Bread may be made in advance, covered and chilled for up to four days.(When I make two loaves for us I often save one to eat and keep one to freeze to eat at a later date.)

PHOTOS

Pumpkin is in the pan, ready to go.

All ingredients are mixed, except the cranberries.

Three bags is a lot of cranberries!

I did NOT lick that. Well, that one swipe up the side, I licked that, but the rest...

Ready for the oven.

Done....

Pumpkin Palooza is coming!

12 Nov

Pumpkin Pie, hot out of the oven

Do you like that, Pumpkin Palooza?? I made it up (or at least I think I did!)

Over the next two weeks I will be posting my favorite Thanksgiving seasonal recipes, one every few days. This weekend I made my first pumpkin pie of the season, and hopefully not my last one! Although I do not make this pie exactly from scratch, I figured I’d kick off Pumpkin Palooza with that recipe, which is straight off the side of the Libby’s Canned Pumpkin can, so that I could also post the picture of it.
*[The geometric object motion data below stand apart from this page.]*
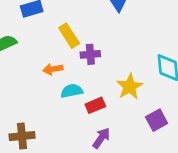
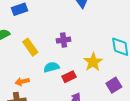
yellow rectangle: (69, 36) -> (30, 47), moved
orange arrow: (53, 69) -> (22, 82), moved

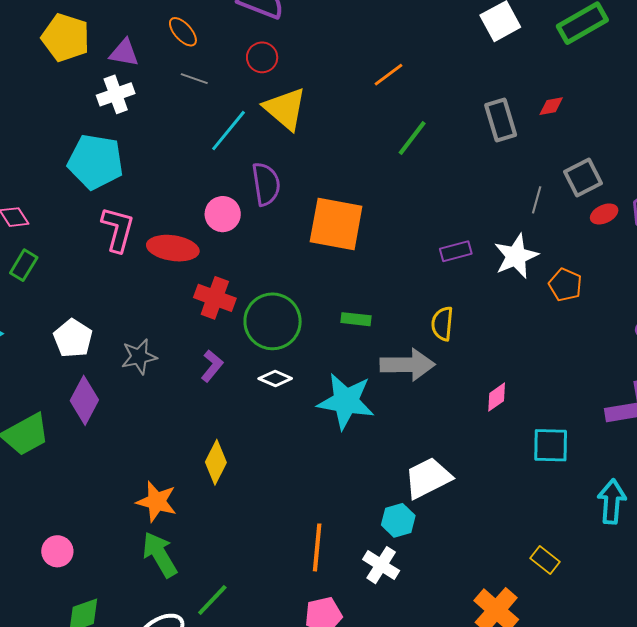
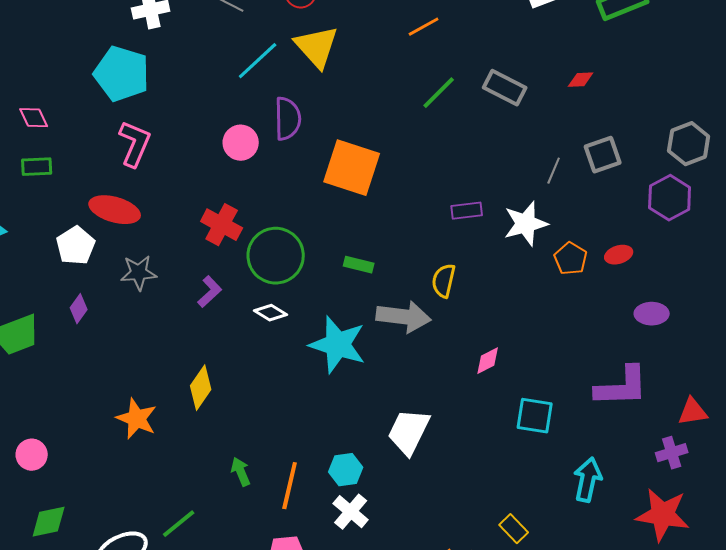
gray rectangle: (501, 120) -> (505, 88), moved, turned -54
red ellipse: (604, 214) -> (619, 255), moved
red ellipse: (173, 248) -> (115, 210), moved
green rectangle: (24, 265) -> (37, 167), turned 48
purple diamond: (84, 400) -> (79, 309), size x0.6
white trapezoid: (428, 478) -> (409, 432), turned -45
cyan hexagon: (398, 520) -> (346, 470), moved
green arrow: (160, 555) -> (241, 472), moved, size x0.6

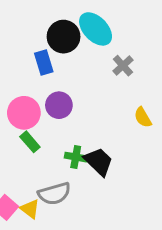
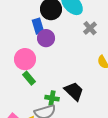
purple circle: (59, 105) -> (46, 38), moved
green cross: (76, 157) -> (52, 98), moved

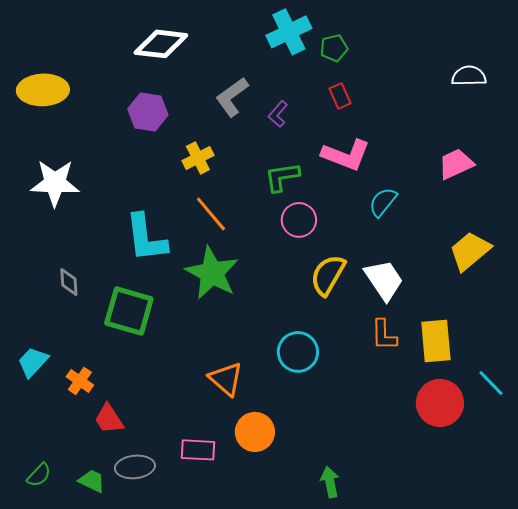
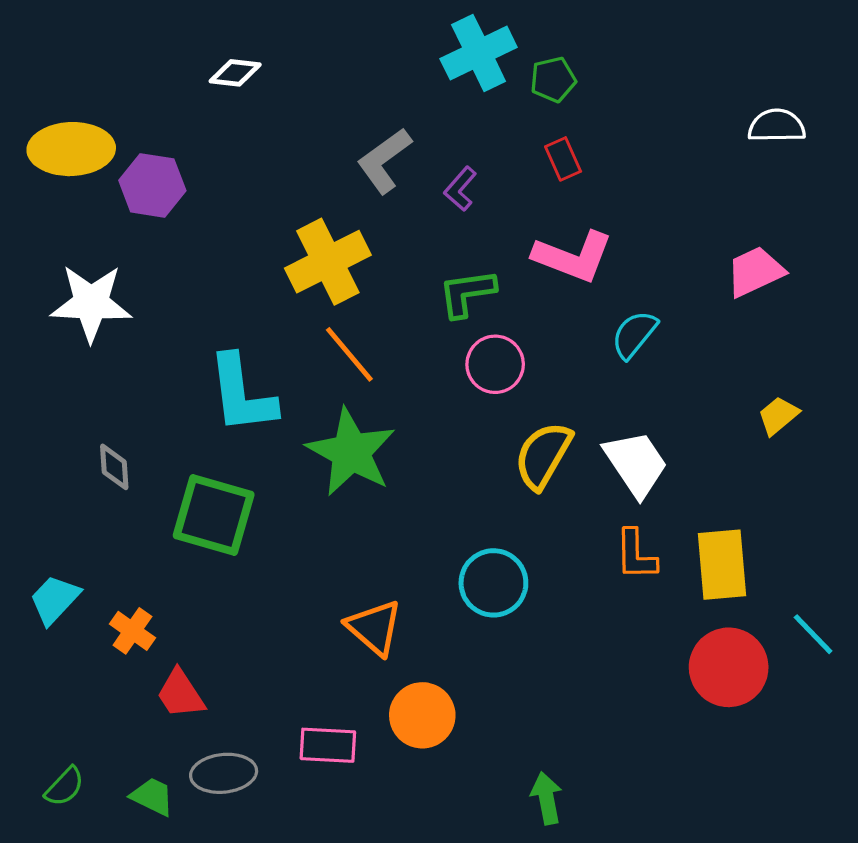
white diamond: (161, 44) -> (235, 73), moved, size x0.6
purple hexagon: (148, 112) -> (152, 185), moved
yellow cross: (198, 158) -> (328, 262), size x1.6
yellow trapezoid: (470, 251) -> (778, 416), size x0.6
Be sure to check back every few days, or even better: subscribe to the blog, so that you don’t miss a single recipe! I’ll finish up in time for Thanksgiving so that you can use them or share them as needed.

I’m thankful to be able to share my family’s recipes with you this Thanksgiving!

Comment and let me know what special recipes you make for the holiday!

Here’s Libby’s Pumpkin Pie recipe. Enjoy!

INGREDIENTS

3/4 cup sugar

1/2 tsp. salt

1 tsp. grd. cinnamon

1/2 tsp. grd. ginger

1/4 tsp. grd. cloves

2 eggs

1 can Libby’s 100% Pure Pumpkin (15 ounces)

1 can evaporated milk (12 oz)

1 unbaked 9″ deep dish pie shell

DIRECTIONS

1) Mix sugar, salt, cinnamon, ginger, and cloves in small bowl.

2) Beat eggs in large bowl.

3) Stir in pumpkin and sugar-spice mixture.

4) Gradually stir in evaporated milk

5) Pour in pie crust

6) Bake in preheated 425 degree oven for 15 minutes.

7) Reduce heat to 350 degrees and bake for 40-50 minutes or until knife comes out clean.

Cool for at least two hours and then serve or refrigerate.